(Stored items)
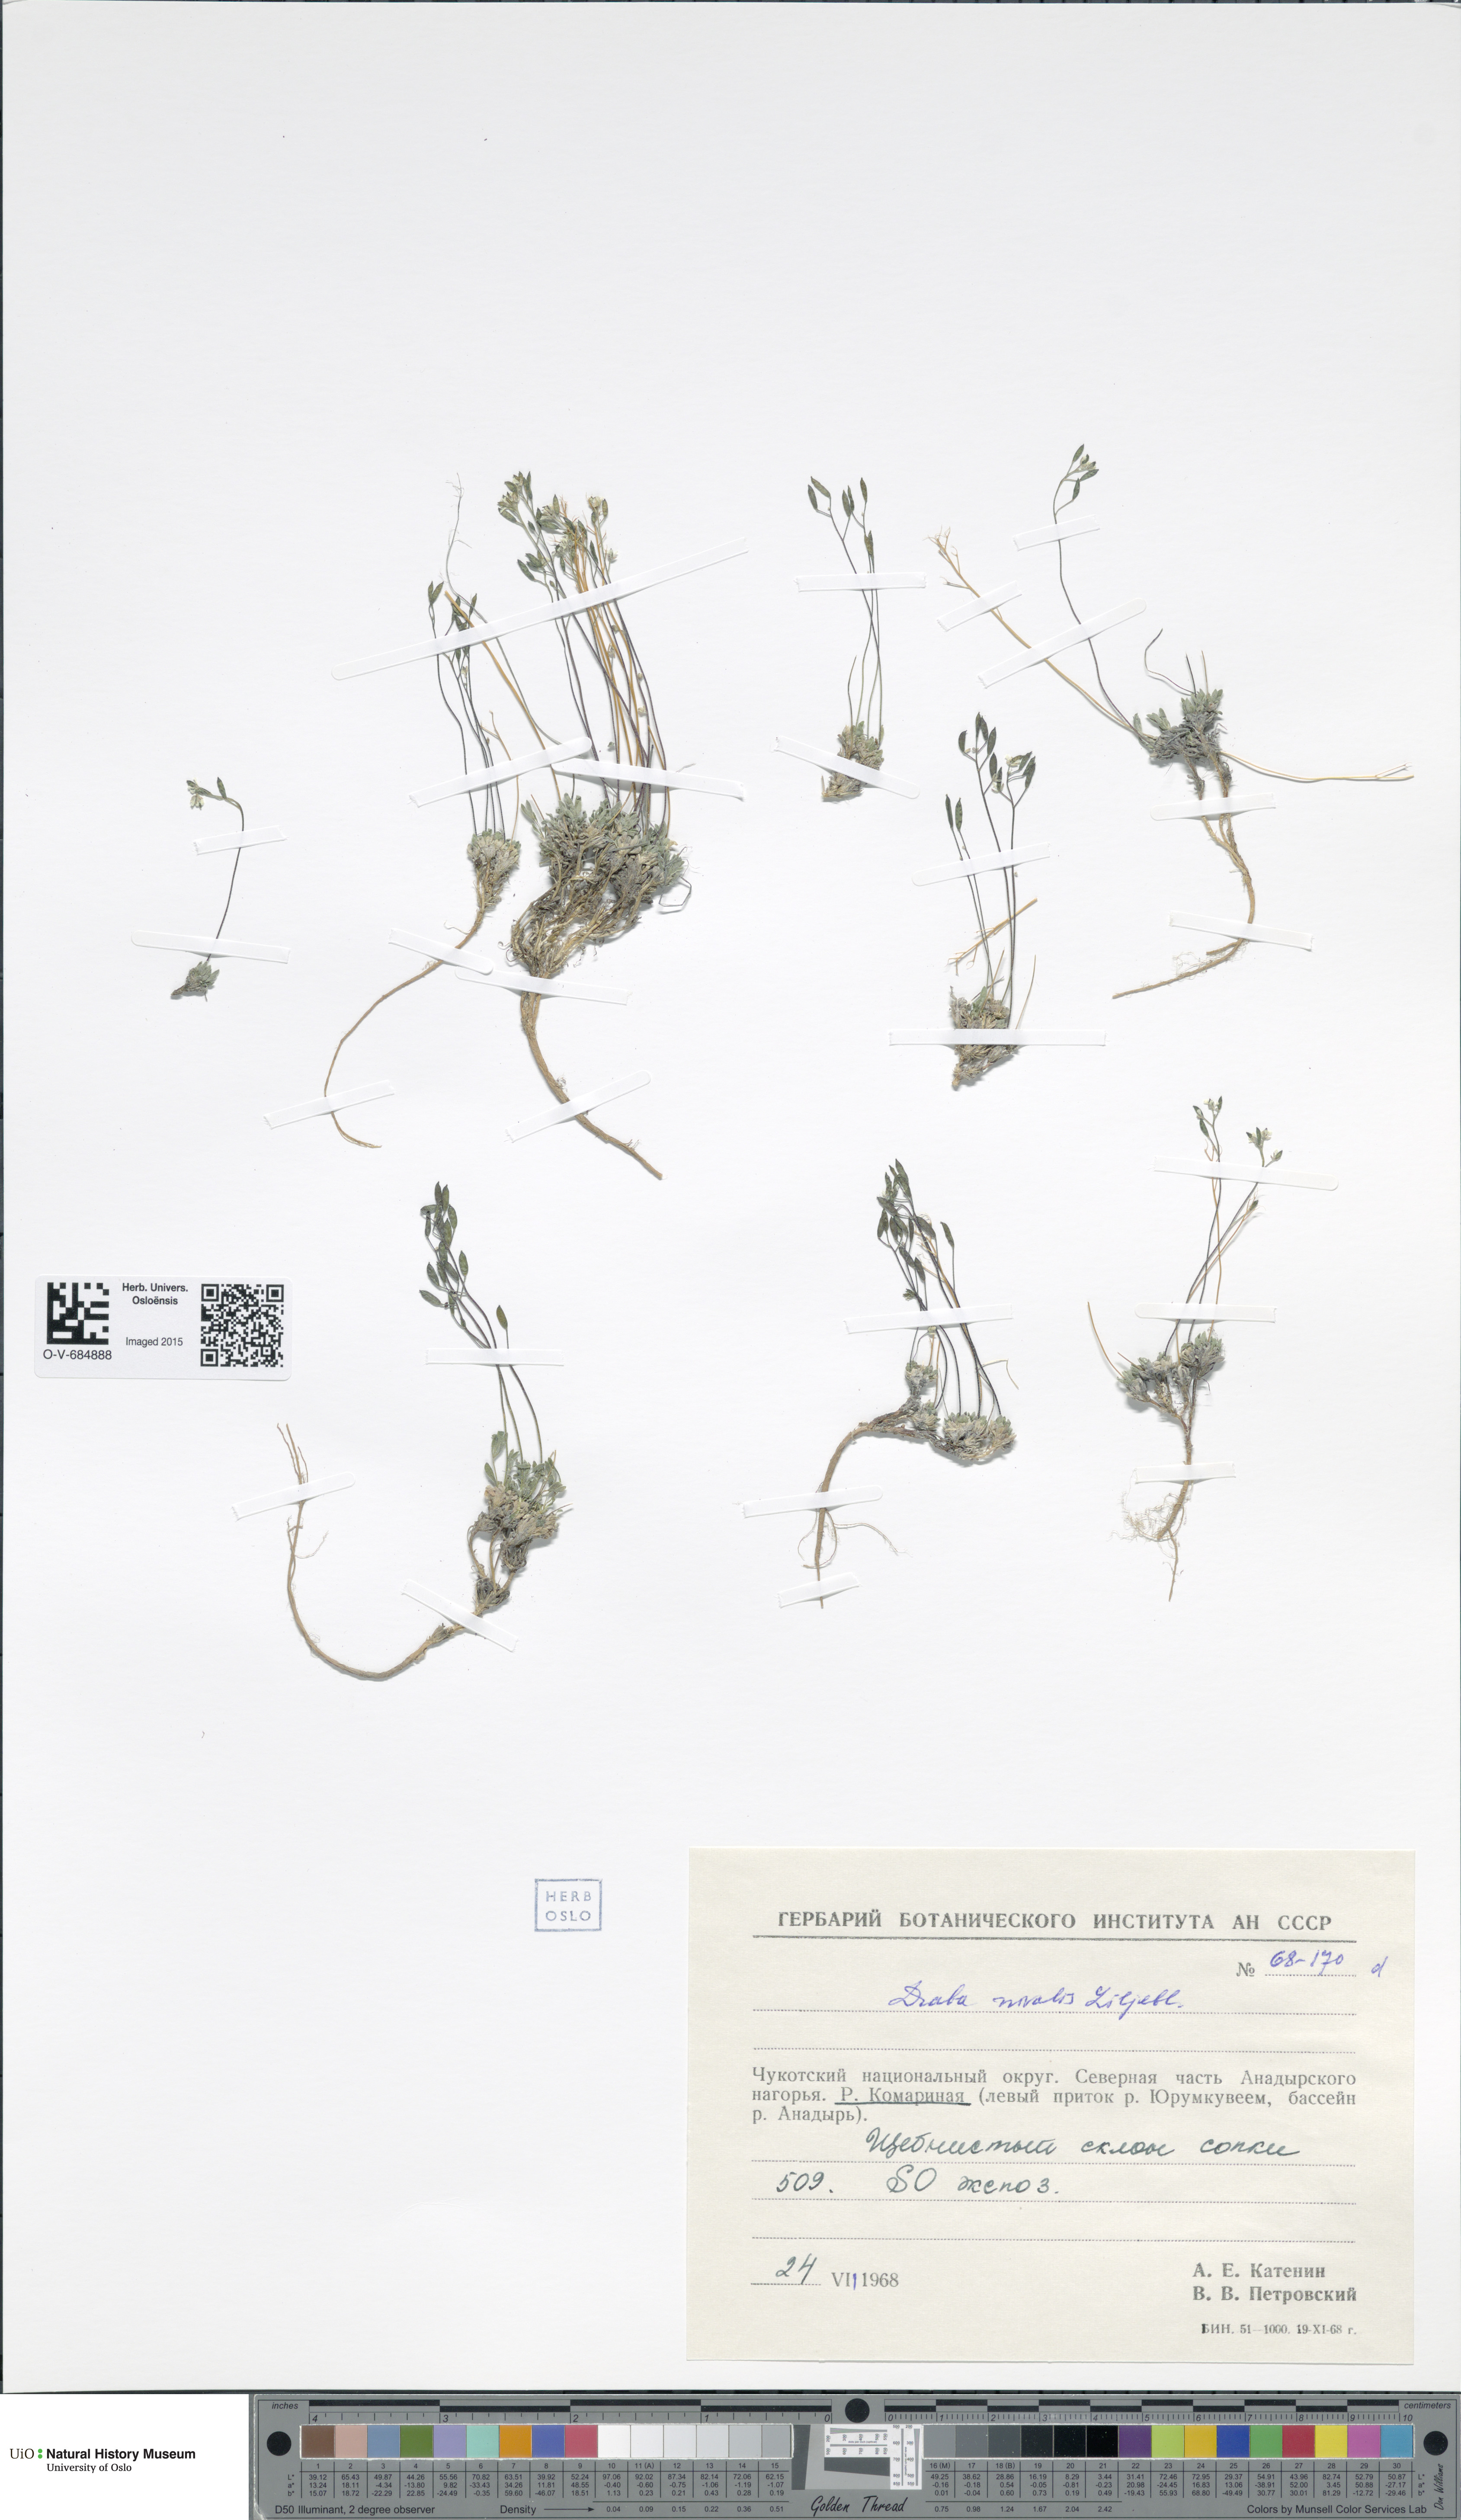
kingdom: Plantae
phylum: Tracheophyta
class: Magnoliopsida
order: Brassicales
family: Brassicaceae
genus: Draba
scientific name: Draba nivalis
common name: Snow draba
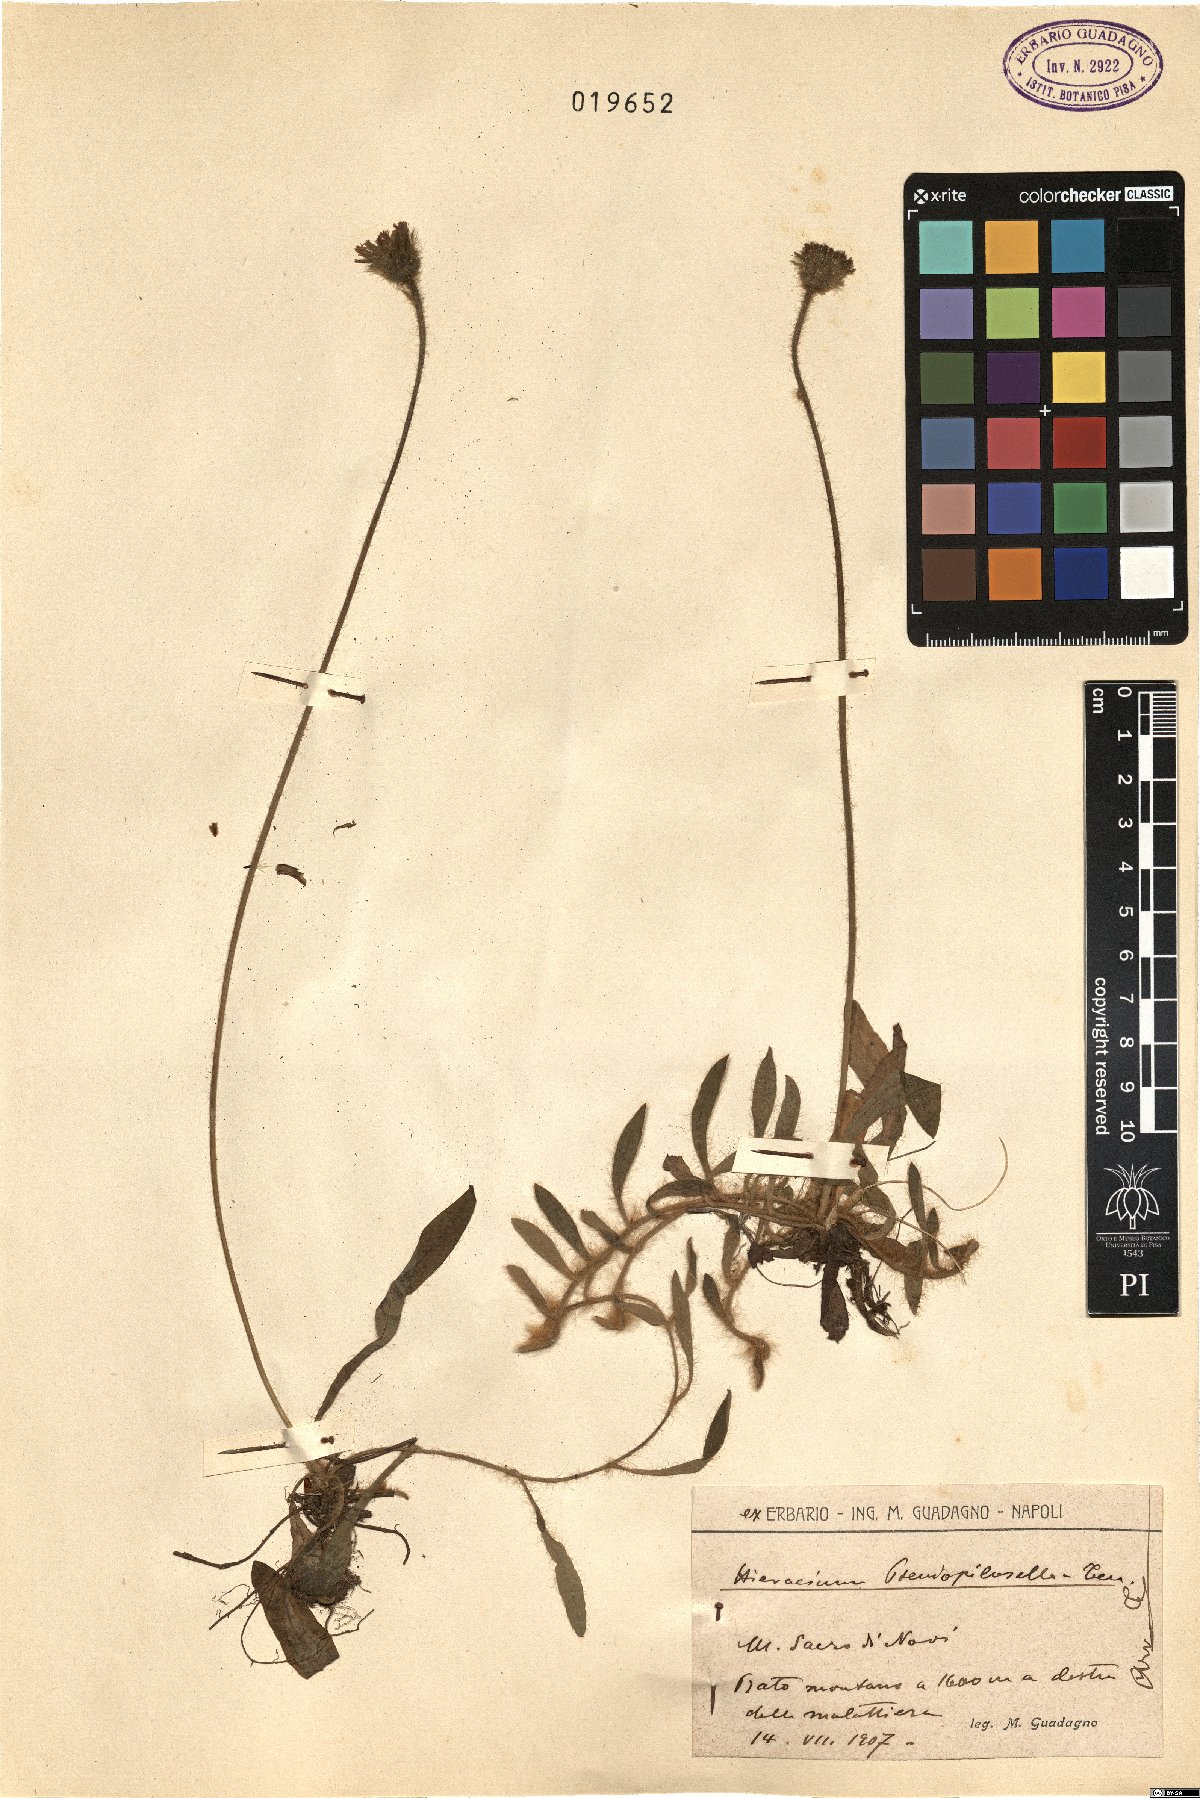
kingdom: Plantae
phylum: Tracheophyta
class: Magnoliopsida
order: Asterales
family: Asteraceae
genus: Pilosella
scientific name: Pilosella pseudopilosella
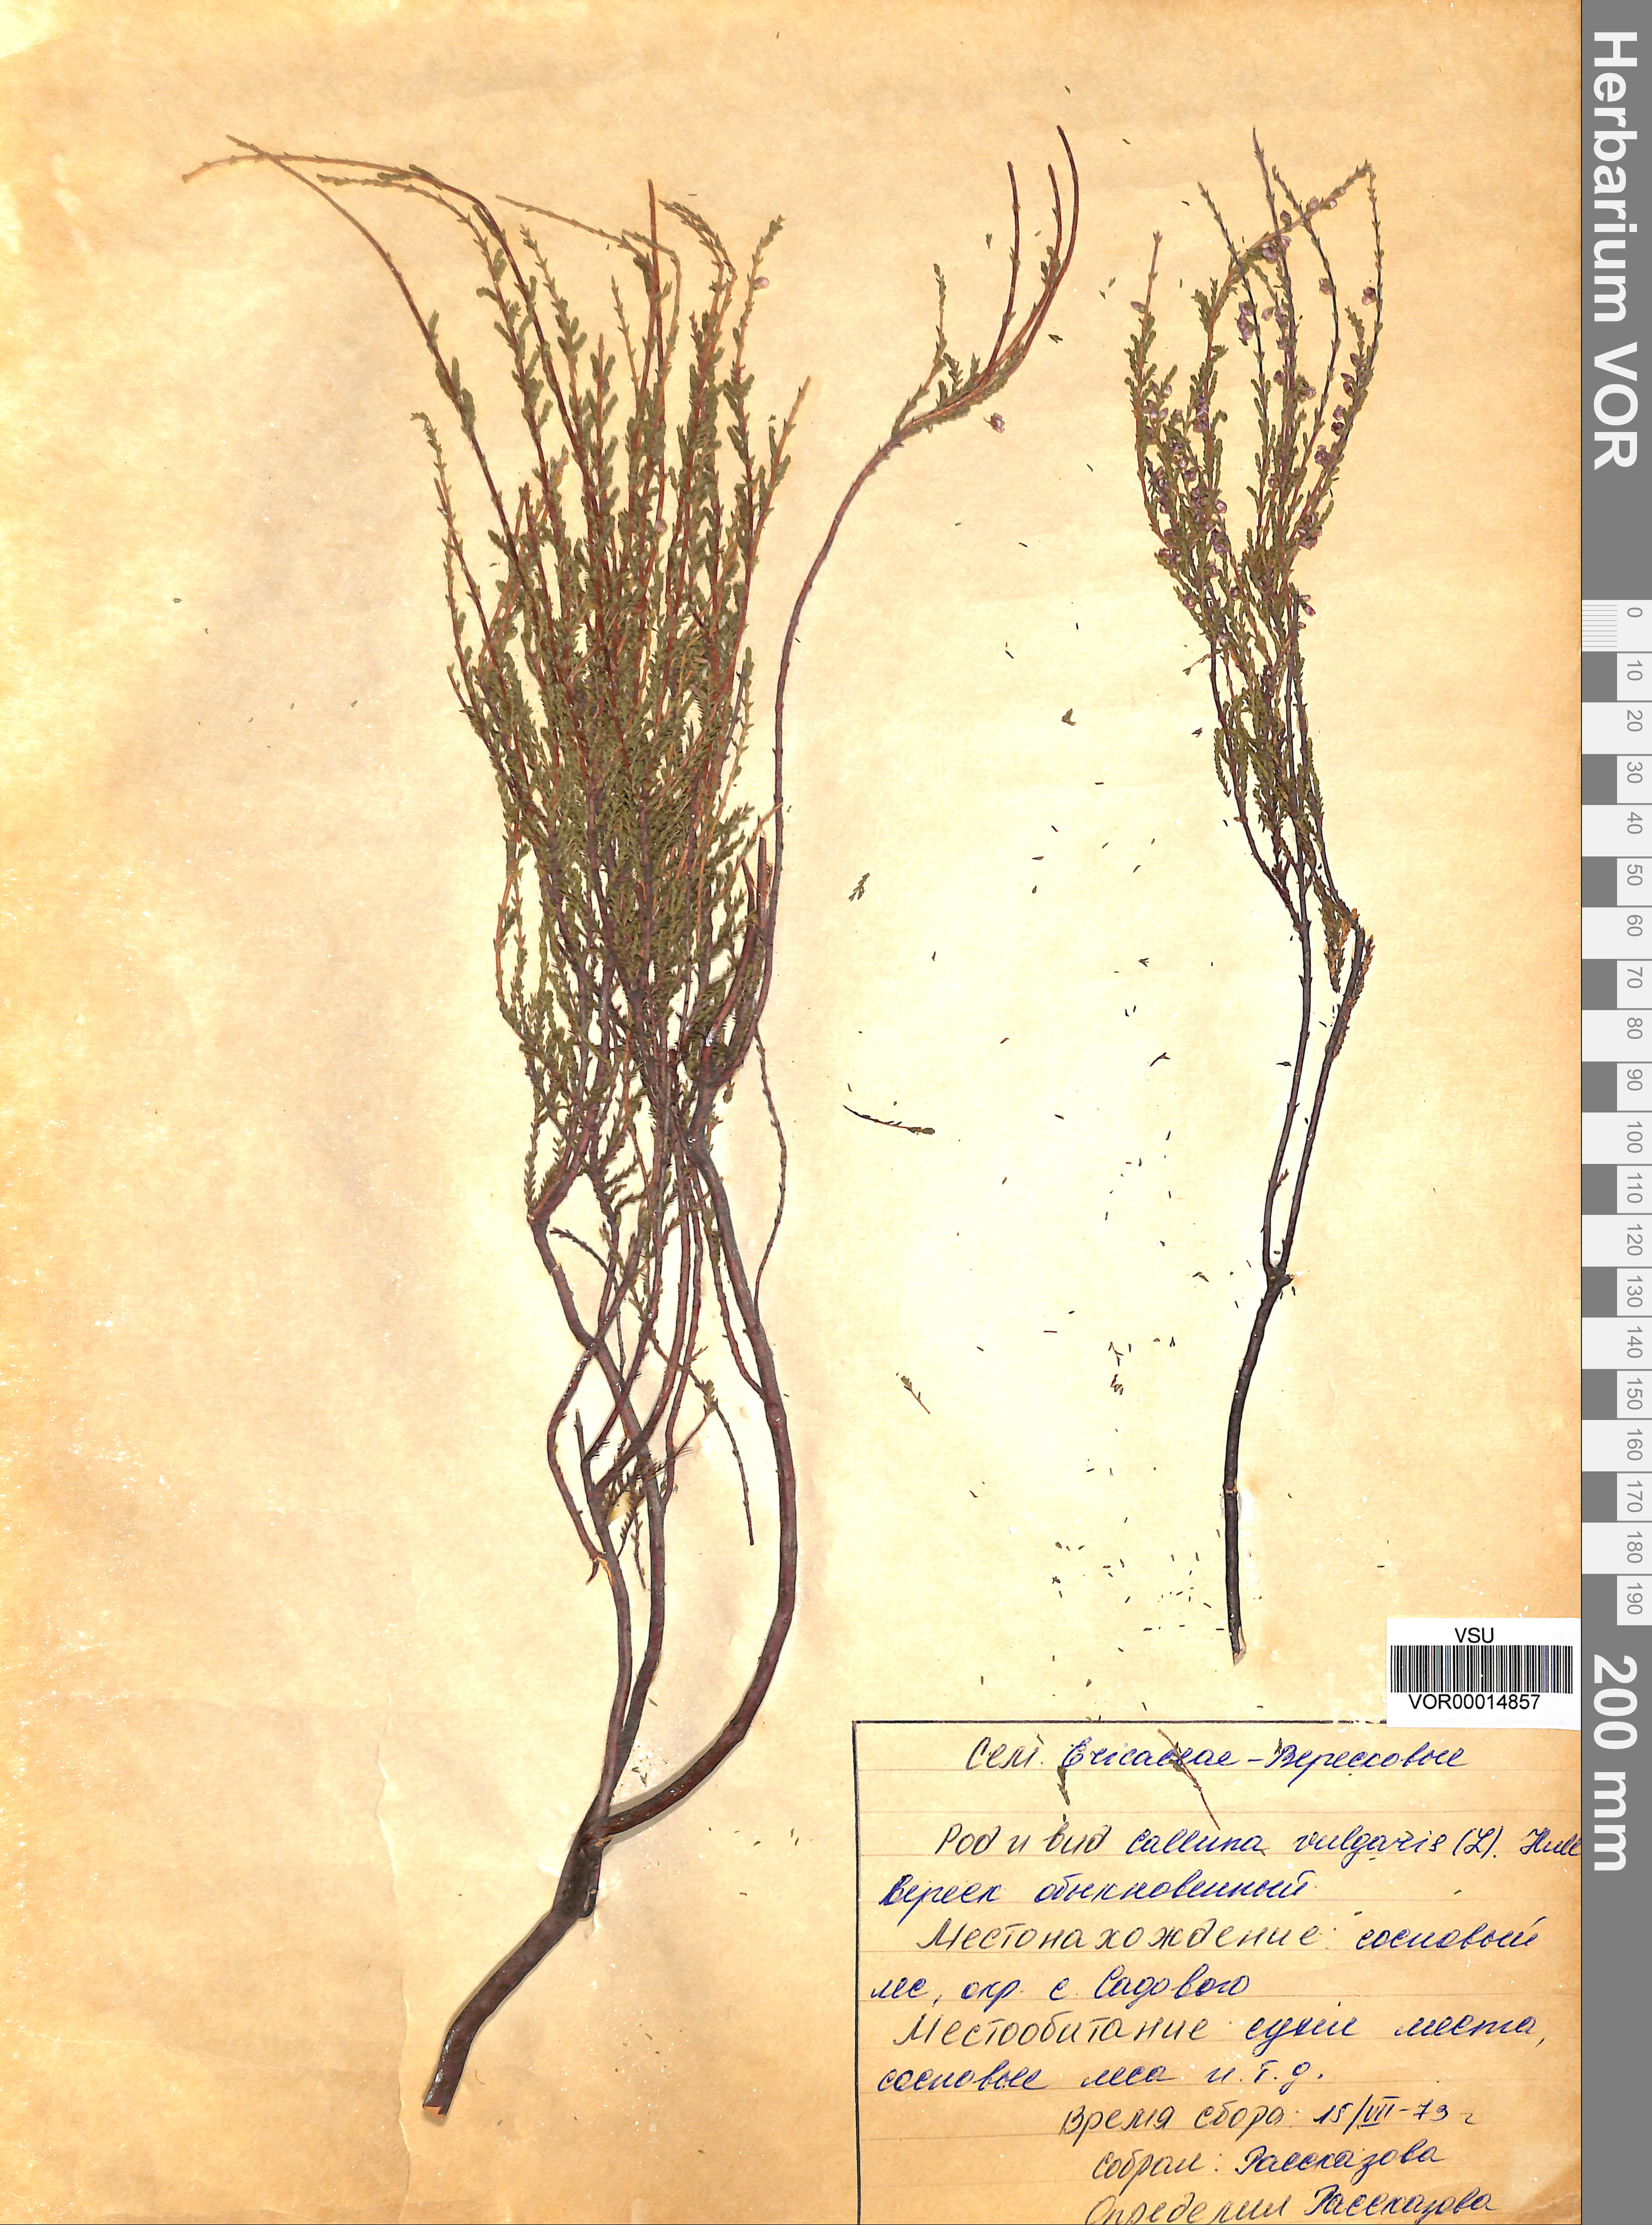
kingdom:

#### [Task to complete]
Put every line of the listing from the one containing "genus: Draba" through the end into a Markdown table with the columns Row and Line, numbering each row and leaving out blank lines and the pictures.

#### [Result of the exercise]
| Row | Line |
|---|---|
| 1 | genus: Draba |
| 2 | scientific name: Draba nivalis |
| 3 | common name: Snow draba |
| 4 | kingdom: Plantae |
| 5 | phylum: Tracheophyta |
| 6 | class: Magnoliopsida |
| 7 | order: Asterales |
| 8 | family: Asteraceae |
| 9 | genus: Pilosella |
| 10 | scientific name: Pilosella pseudopilosella |
| 11 | kingdom: |